Book Three Essays on Energy Policies and Their Distributional Impacts

Download or read book Three Essays on Energy Policies and Their Distributional Impacts written by Ensieh Shojaeddini and published by . This book was released on 2019 with total page 67 pages. Available in PDF, EPUB and Kindle. Book excerpt:

Book Energy Economics and Technology

Download or read book Energy Economics and Technology written by Phillip G. LeBel and published by Baltimore : Johns Hopkins University Press. This book was released on 1982 with total page 584 pages. Available in PDF, EPUB and Kindle. Book excerpt:

Book Three Essays in Energy Economics

Download or read book Three Essays in Energy Economics written by Jermaine A. Moulton and published by . This book was released on 2016 with total page 98 pages. Available in PDF, EPUB and Kindle. Book excerpt:

Book Three Essays on Energy Economics

Download or read book Three Essays on Energy Economics written by Seth Wiggins and published by . This book was released on 2016 with total page 86 pages.

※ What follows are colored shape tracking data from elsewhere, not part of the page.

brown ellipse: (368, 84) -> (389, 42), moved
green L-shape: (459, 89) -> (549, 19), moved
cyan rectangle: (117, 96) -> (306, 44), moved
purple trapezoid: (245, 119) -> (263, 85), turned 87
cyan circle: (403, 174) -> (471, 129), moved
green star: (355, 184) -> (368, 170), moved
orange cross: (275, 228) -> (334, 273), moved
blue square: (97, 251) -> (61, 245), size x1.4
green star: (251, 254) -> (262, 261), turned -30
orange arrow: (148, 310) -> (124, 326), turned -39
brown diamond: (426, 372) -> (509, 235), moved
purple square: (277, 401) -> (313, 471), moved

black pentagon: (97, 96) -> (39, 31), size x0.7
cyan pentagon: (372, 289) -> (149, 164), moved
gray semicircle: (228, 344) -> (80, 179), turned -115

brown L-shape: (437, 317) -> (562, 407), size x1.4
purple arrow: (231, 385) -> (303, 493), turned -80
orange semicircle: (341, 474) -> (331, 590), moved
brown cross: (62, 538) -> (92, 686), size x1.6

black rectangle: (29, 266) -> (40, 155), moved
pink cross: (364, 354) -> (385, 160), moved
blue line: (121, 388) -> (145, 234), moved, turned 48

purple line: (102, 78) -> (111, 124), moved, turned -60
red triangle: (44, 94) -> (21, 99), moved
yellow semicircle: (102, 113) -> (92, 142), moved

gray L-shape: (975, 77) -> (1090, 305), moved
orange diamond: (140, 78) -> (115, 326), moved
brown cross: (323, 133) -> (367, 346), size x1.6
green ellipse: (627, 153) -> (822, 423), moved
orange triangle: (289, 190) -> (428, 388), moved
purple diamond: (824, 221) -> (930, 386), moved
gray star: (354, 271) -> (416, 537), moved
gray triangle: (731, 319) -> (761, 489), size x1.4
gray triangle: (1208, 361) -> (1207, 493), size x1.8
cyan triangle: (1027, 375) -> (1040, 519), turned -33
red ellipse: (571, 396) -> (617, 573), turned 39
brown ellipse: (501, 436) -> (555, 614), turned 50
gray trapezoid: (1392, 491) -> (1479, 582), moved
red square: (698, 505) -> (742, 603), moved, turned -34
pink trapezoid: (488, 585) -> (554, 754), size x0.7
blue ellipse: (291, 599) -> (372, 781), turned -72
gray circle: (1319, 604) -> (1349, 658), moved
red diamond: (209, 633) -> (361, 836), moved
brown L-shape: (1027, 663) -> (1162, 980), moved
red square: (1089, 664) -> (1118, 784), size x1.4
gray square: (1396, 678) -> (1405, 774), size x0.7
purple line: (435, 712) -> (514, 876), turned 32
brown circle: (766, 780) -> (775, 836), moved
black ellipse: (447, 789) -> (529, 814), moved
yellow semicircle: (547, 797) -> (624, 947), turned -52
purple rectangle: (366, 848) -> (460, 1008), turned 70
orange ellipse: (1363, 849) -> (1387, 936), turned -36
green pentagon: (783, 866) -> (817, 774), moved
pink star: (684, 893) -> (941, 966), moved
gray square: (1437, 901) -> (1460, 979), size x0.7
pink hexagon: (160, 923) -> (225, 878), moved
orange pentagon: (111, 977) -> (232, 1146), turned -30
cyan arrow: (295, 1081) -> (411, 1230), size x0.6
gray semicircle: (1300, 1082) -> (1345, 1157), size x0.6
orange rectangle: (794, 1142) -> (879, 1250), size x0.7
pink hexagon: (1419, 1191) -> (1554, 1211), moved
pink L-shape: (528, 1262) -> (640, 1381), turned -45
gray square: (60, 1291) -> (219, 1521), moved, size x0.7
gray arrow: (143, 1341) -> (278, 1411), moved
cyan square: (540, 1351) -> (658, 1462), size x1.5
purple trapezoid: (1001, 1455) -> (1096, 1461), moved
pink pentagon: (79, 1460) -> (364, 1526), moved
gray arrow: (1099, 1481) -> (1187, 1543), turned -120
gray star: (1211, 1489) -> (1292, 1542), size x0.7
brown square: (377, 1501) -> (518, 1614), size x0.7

Available in PDF, EPUB and Kindle. Book excerpt:

Book Essays in the Economics of Electricity Consumption

Download or read book Essays in the Economics of Electricity Consumption written by Becka Brolinson and published by . This book was released on 2021 with total page 504 pages. Available in PDF, EPUB and Kindle. Book excerpt: This dissertation explores the economics of electricity consumption in three essays.